La biguine

Publié le par Sylvina

Barrel COPPET et son Orchestre (orchestre de bal dans les années 1960

Au XIXe siècle, les musiciens étaient pour la plupart des esclaves affranchis, et les bals donnaient lieu à de véritables concours d’orchestres et de danses. Les musiciens étaient habitués à imiter leurs maîtres tant dans la danse que dans la musique. Ils interprétaient admirablement les musiques des colons et les reprenaient dans leurs propres fêtes, mais en y ajoutant le chant et le tambour.

Les fêtes que donnaient les esclaves le samedi soir dans les jardins des colons eurent raison de l’aversion qu’imposait l’Eglise pour toute production nègre. Elles ne furent jamais acceptées par le clergé, mais conquirent cependant les couches populaires de la colonie. En apportant le chant et le rythmes du bèlè à la polka, les musiciens noirs en firent un genre nouveau que l’on classa dans les biguines.

Ces biguines étaient au nombre de trois : biguine de salon, biguines de bal et biguines de rue. Les biguines de salon étaient interprétées au piano et au violon. Un violoncelle assurait la ligne de basse. Dans les bals, la haute taille à pastourelle évolua peu à peu en biguine, les commandements disparurent. Ce nouveau genre permit d’inclure des chants structurés, avec refrain et couplet, à la manière des chansons françaises. Jouées par un orchestre utilisant la contrebasse à partir de 1860 environ, elle servirent de support à toutes sortes de satyres et de campagnes politiques.
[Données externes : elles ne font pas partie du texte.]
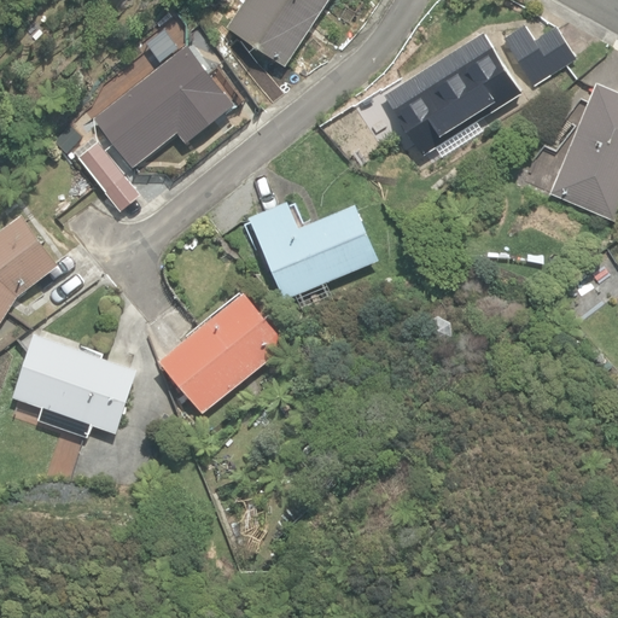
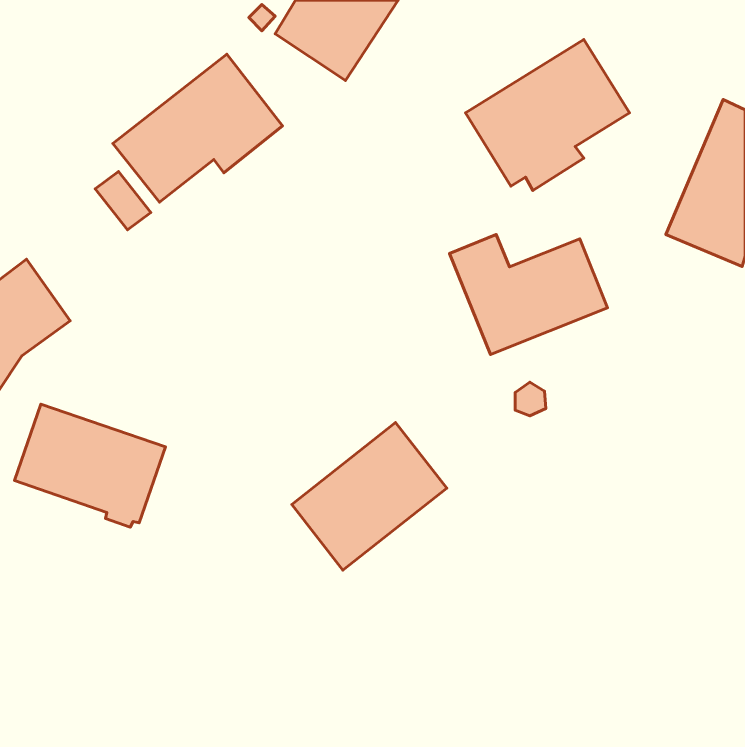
building: [502,25,575,86] -> none
building: [249,200,379,299] -> [449,234,608,355]
building: [159,292,287,414] -> [292,422,447,570]

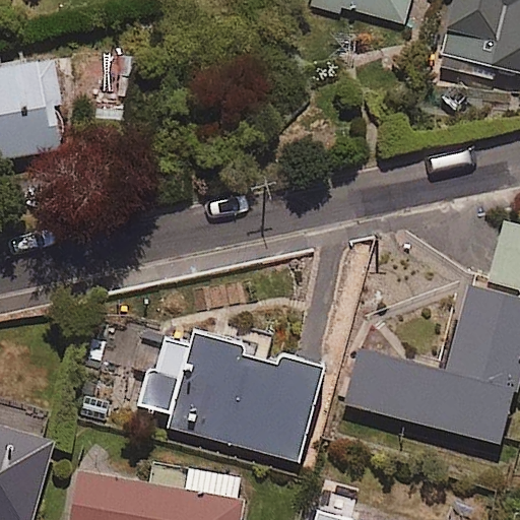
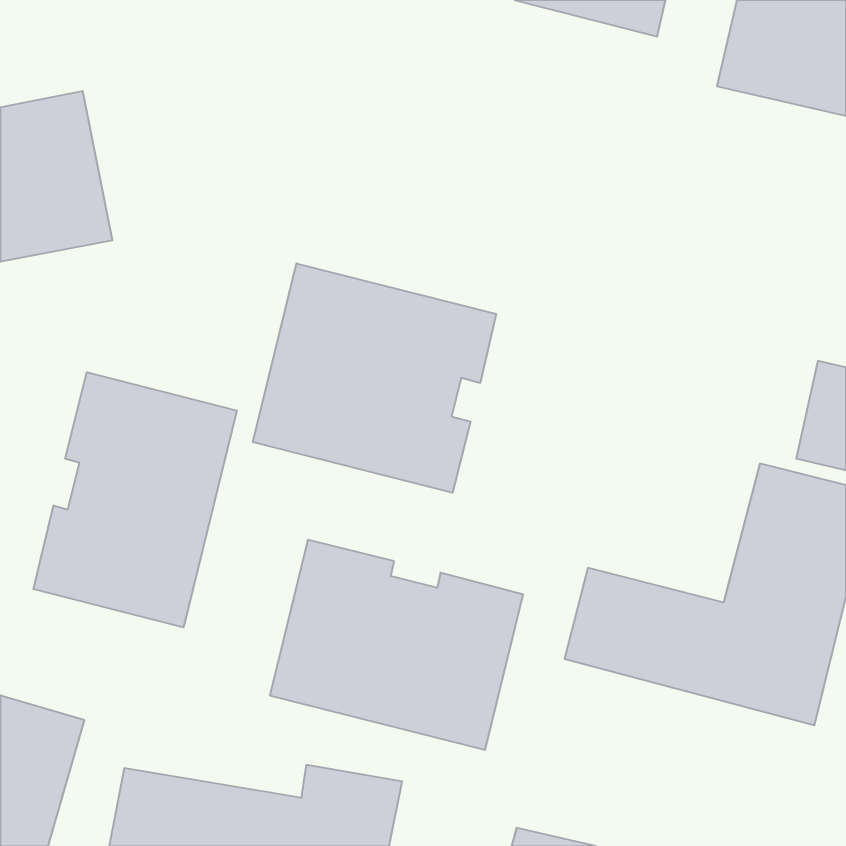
building: none -> [253,263,496,493]
building: none -> [33,372,237,627]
Se dansant avec beaucoup d’énergie, elle précédait la mazurka, plus reposante. Un troisième type de biguine existait avant la catastrophe de Saint Pierre (éruption de la Montagne Pelée), né du bèlè, franchement satirique et développé vraisemblablement par les Nègres en période de carnaval. Le chant prédomine dans cette forme, et la voix du soliste se devait d’être forte. Elle fut donnée par l’Eglise pour responsable de l’éruption de la Montagne Pelée en 1902.

La biguine est avant tout chanson. Elle servait, tout comme les gran son et mazon-n, à relater des faits, et à la fin du XIXe siècle, servit la cause des hommes politiques.

Après la catastrophe de Saint Pierre, les biguines furent interdites à Fort-de-France, ou plutôt prirent le nom de polka. La classe dominante de la nouvelle capitale de la Martinique était alors composée de mulâtres et de grands blancs. Les noirs, bien que libérés des chaînes de l’esclavage, n’en avait pas pour autant gagné droits et reconnaissance. Excellents musiciens, capables de jouer les musiques de tous les pays, ils ne purent développer leur passion aux Antilles.

Aussi, c’est à Paris que Stellio (de son vrai nom Fructueux Alexandre) ou encore Félix Valvert font éclater la biguine et en font la danse représentative des colonies françaises en 1931, lors de l’exposition coloniale. Leur instrumentation est riche, semblable à celle des orchestres de la Nouvelle Orléans : clarinette, trompette, banjo, batterie, piano, violon, saxophone, guitare et contrebasse. Les arrangements comportent tant de syncopes qu’il est impossible de noter fidèlement leur style.

La Deuxième Guerre mondiale coûta la vie à de nombreux musiciens antillais. Les musiques américaines envahirent Paris, conquirent du même coup les Antilles. Outre Atlantique, les bee-bop, charleston et autres rythmes endiablés de la culture européenne font le bonheur des petits bourgeois de la Martinique. Les orchestres antillais interprètent avec brio toutes les musiques de la Caraïbe et de l’Europe.

Marius Cultier n’a que 16 ans lorsqu’il anime le bal des Paillottes et le piano-bar « L’Impératrice ». Ses compositions sont empreintes de modulation curieuses inspirées de prouesses des plus grands du jazz, alors que Fernand Donatien avec son orchestre « Stardust » propose des biguines façon cubaine. Son répertoire éclectique fait entendre biguines, valses, mazurkas, mais aussi quadrilles, tangos, méringués, paso doble, rumbas. La biguine connaîtra ses heures de gloire jusqu’en 1970, période de bouleversements des médias et de l’invasion des musiques commerciales.